What to produce: Using the listing below, set down each line from the line containing "28: (965, 71, 1.65)" through the line containing "43: (498, 47, 1.46)", both ends included, exactly and with nothing added.

Given entries:
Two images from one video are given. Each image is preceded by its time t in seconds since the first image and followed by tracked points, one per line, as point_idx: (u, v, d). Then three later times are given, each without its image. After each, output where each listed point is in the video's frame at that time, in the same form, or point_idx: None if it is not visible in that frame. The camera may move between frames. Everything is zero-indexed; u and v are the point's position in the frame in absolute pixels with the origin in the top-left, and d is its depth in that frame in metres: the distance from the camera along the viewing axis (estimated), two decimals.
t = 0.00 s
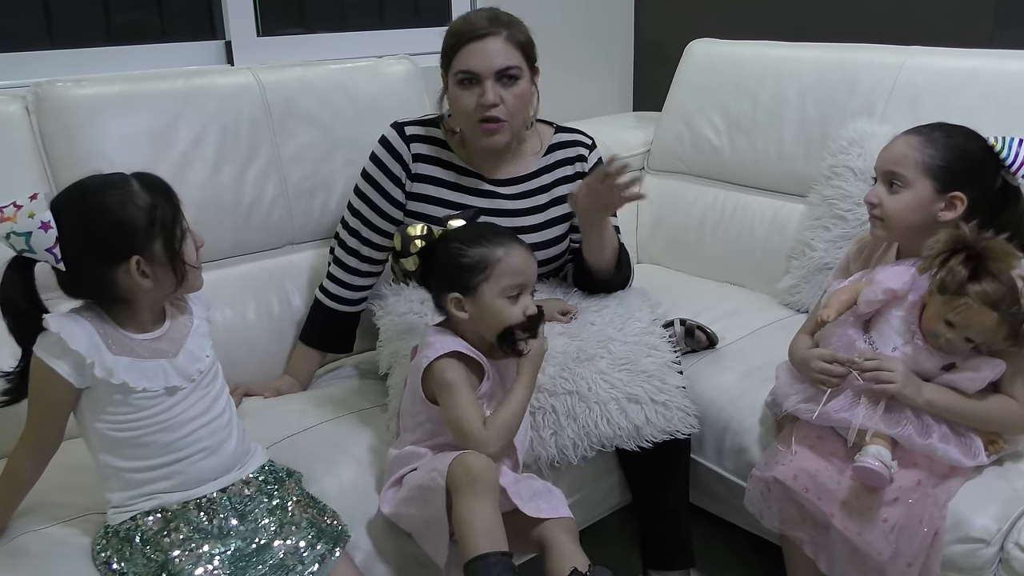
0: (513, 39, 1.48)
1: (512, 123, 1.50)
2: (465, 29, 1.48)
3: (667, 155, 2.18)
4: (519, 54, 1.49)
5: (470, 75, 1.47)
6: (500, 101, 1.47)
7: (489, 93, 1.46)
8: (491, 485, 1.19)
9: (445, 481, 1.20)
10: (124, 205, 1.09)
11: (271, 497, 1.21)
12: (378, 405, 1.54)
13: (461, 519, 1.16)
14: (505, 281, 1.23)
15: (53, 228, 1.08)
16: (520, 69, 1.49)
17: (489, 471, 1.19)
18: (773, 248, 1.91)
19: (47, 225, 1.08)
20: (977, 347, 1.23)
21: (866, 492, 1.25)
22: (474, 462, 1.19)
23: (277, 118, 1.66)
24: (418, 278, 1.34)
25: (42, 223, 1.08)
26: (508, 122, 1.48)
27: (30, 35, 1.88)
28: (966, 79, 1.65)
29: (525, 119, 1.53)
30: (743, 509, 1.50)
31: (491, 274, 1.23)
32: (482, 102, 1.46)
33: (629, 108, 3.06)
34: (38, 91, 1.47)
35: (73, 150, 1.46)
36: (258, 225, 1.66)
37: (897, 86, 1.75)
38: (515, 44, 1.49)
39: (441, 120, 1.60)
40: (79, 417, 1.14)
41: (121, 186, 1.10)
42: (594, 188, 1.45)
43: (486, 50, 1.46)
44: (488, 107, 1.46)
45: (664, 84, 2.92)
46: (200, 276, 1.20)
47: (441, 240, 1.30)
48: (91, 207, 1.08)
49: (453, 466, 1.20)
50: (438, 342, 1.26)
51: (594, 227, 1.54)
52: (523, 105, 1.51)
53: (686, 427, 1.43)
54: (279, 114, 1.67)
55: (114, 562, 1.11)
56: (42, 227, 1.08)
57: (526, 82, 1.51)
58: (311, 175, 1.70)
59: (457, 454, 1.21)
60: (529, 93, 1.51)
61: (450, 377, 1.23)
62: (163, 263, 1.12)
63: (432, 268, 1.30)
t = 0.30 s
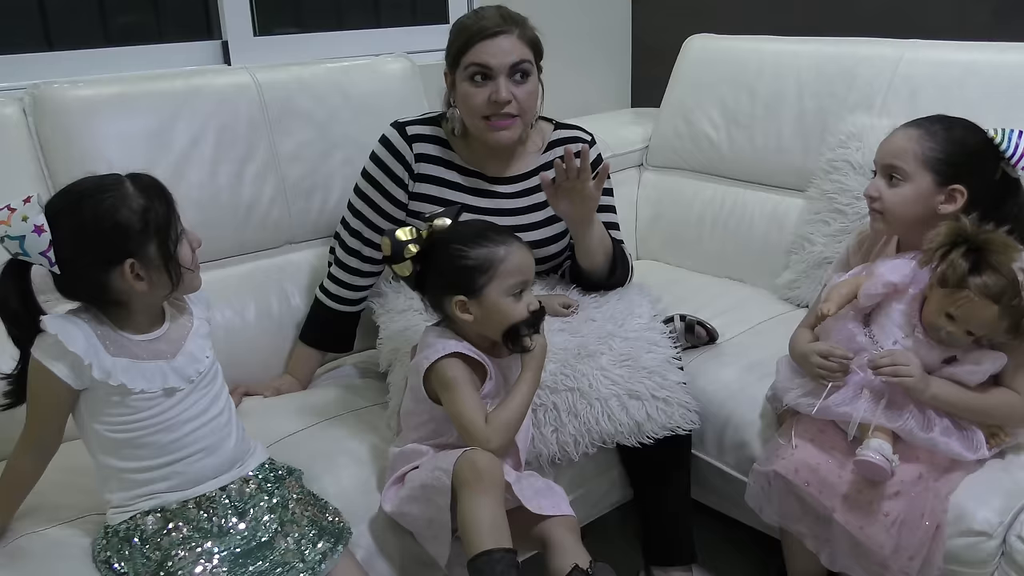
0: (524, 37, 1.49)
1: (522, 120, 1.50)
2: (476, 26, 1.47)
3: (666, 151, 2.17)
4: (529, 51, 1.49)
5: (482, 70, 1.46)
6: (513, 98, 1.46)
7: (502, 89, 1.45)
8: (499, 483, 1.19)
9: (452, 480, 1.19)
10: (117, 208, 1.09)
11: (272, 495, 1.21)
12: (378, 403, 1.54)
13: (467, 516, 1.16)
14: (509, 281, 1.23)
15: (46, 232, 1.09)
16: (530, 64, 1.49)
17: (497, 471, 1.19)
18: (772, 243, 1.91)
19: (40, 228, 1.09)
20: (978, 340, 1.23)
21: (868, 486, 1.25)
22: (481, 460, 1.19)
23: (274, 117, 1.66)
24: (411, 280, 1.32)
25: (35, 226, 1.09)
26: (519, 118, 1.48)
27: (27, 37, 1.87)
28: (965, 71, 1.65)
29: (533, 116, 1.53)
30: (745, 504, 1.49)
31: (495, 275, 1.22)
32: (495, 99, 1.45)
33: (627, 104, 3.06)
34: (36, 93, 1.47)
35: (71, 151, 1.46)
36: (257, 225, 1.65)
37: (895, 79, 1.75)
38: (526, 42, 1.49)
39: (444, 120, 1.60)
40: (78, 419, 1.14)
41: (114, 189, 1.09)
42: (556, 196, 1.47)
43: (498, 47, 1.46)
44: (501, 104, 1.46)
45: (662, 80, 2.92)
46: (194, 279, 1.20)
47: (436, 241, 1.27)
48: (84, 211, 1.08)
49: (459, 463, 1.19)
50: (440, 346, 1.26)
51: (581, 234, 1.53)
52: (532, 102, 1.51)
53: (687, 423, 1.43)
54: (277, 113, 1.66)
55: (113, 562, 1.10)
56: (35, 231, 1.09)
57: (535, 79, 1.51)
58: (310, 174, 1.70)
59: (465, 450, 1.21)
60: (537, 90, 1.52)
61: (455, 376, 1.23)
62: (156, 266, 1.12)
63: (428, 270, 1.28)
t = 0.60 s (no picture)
0: (522, 40, 1.48)
1: (516, 122, 1.50)
2: (473, 26, 1.47)
3: (665, 148, 2.17)
4: (527, 53, 1.49)
5: (477, 71, 1.46)
6: (507, 101, 1.46)
7: (496, 92, 1.45)
8: (501, 481, 1.19)
9: (453, 482, 1.20)
10: (113, 204, 1.09)
11: (272, 493, 1.21)
12: (379, 401, 1.54)
13: (469, 514, 1.15)
14: (497, 274, 1.23)
15: (46, 215, 1.12)
16: (527, 66, 1.49)
17: (498, 469, 1.20)
18: (772, 239, 1.91)
19: (41, 211, 1.13)
20: (979, 334, 1.23)
21: (869, 481, 1.25)
22: (484, 460, 1.19)
23: (273, 116, 1.66)
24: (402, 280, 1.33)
25: (36, 209, 1.12)
26: (513, 121, 1.49)
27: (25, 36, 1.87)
28: (964, 66, 1.65)
29: (529, 117, 1.53)
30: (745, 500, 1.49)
31: (483, 269, 1.22)
32: (489, 102, 1.46)
33: (626, 101, 3.05)
34: (34, 93, 1.47)
35: (68, 148, 1.46)
36: (257, 224, 1.65)
37: (895, 74, 1.74)
38: (524, 44, 1.48)
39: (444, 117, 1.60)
40: (79, 424, 1.14)
41: (117, 186, 1.10)
42: (586, 188, 1.51)
43: (494, 49, 1.45)
44: (494, 108, 1.46)
45: (661, 76, 2.92)
46: (190, 288, 1.17)
47: (422, 238, 1.28)
48: (83, 202, 1.09)
49: (461, 462, 1.20)
50: (432, 344, 1.26)
51: (605, 234, 1.54)
52: (528, 104, 1.51)
53: (687, 420, 1.43)
54: (275, 112, 1.66)
55: (115, 562, 1.11)
56: (37, 214, 1.12)
57: (531, 81, 1.50)
58: (309, 173, 1.70)
59: (463, 451, 1.21)
60: (533, 93, 1.51)
61: (445, 371, 1.23)
62: (142, 269, 1.11)
63: (416, 268, 1.28)
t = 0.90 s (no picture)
0: (506, 35, 1.47)
1: (505, 119, 1.49)
2: (460, 24, 1.47)
3: (665, 146, 2.17)
4: (514, 50, 1.48)
5: (461, 68, 1.47)
6: (490, 96, 1.46)
7: (478, 88, 1.45)
8: (497, 478, 1.19)
9: (447, 482, 1.19)
10: (106, 204, 1.09)
11: (273, 491, 1.21)
12: (379, 399, 1.54)
13: (466, 513, 1.16)
14: (490, 274, 1.22)
15: (57, 200, 1.12)
16: (513, 63, 1.48)
17: (493, 467, 1.20)
18: (773, 237, 1.90)
19: (55, 196, 1.13)
20: (979, 333, 1.23)
21: (869, 480, 1.25)
22: (479, 459, 1.19)
23: (274, 113, 1.66)
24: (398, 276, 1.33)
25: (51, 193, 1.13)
26: (499, 117, 1.47)
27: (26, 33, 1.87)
28: (965, 64, 1.64)
29: (521, 115, 1.51)
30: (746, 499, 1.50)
31: (476, 268, 1.22)
32: (471, 97, 1.45)
33: (627, 99, 3.05)
34: (36, 91, 1.47)
35: (69, 146, 1.46)
36: (257, 221, 1.65)
37: (895, 72, 1.74)
38: (509, 40, 1.47)
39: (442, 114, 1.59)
40: (84, 424, 1.14)
41: (117, 185, 1.10)
42: (610, 194, 1.49)
43: (478, 44, 1.45)
44: (477, 103, 1.45)
45: (661, 74, 2.92)
46: (175, 301, 1.14)
47: (419, 234, 1.29)
48: (82, 198, 1.10)
49: (456, 462, 1.20)
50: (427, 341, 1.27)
51: (622, 240, 1.52)
52: (518, 100, 1.49)
53: (688, 418, 1.43)
54: (276, 109, 1.66)
55: (117, 559, 1.11)
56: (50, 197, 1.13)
57: (521, 77, 1.49)
58: (310, 171, 1.70)
59: (455, 451, 1.21)
60: (523, 89, 1.50)
61: (438, 367, 1.24)
62: (122, 272, 1.09)
63: (411, 264, 1.29)
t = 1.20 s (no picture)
0: (498, 31, 1.47)
1: (500, 116, 1.49)
2: (452, 22, 1.47)
3: (666, 145, 2.17)
4: (506, 46, 1.48)
5: (454, 65, 1.47)
6: (483, 93, 1.46)
7: (471, 85, 1.45)
8: (502, 477, 1.19)
9: (452, 479, 1.19)
10: (101, 218, 1.07)
11: (274, 489, 1.21)
12: (381, 397, 1.54)
13: (470, 512, 1.16)
14: (488, 274, 1.22)
15: (43, 219, 1.12)
16: (506, 60, 1.47)
17: (497, 466, 1.19)
18: (774, 236, 1.91)
19: (39, 213, 1.12)
20: (981, 333, 1.23)
21: (870, 479, 1.25)
22: (485, 457, 1.19)
23: (275, 111, 1.66)
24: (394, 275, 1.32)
25: (35, 211, 1.12)
26: (493, 113, 1.47)
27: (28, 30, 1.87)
28: (967, 63, 1.64)
29: (515, 111, 1.51)
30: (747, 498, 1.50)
31: (476, 268, 1.22)
32: (464, 94, 1.45)
33: (627, 98, 3.05)
34: (37, 88, 1.47)
35: (70, 142, 1.46)
36: (258, 219, 1.65)
37: (897, 72, 1.74)
38: (501, 37, 1.47)
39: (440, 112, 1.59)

Result for this task:
28: (965, 71, 1.65)
29: (533, 116, 1.53)
30: (745, 504, 1.49)
31: (495, 275, 1.22)
32: (495, 99, 1.45)
33: (627, 104, 3.06)
34: (36, 93, 1.47)
35: (71, 151, 1.46)
36: (257, 225, 1.65)
37: (895, 79, 1.75)
38: (526, 42, 1.49)
39: (444, 120, 1.60)
40: (78, 419, 1.14)
41: (114, 189, 1.09)
42: (556, 196, 1.47)
43: (498, 47, 1.46)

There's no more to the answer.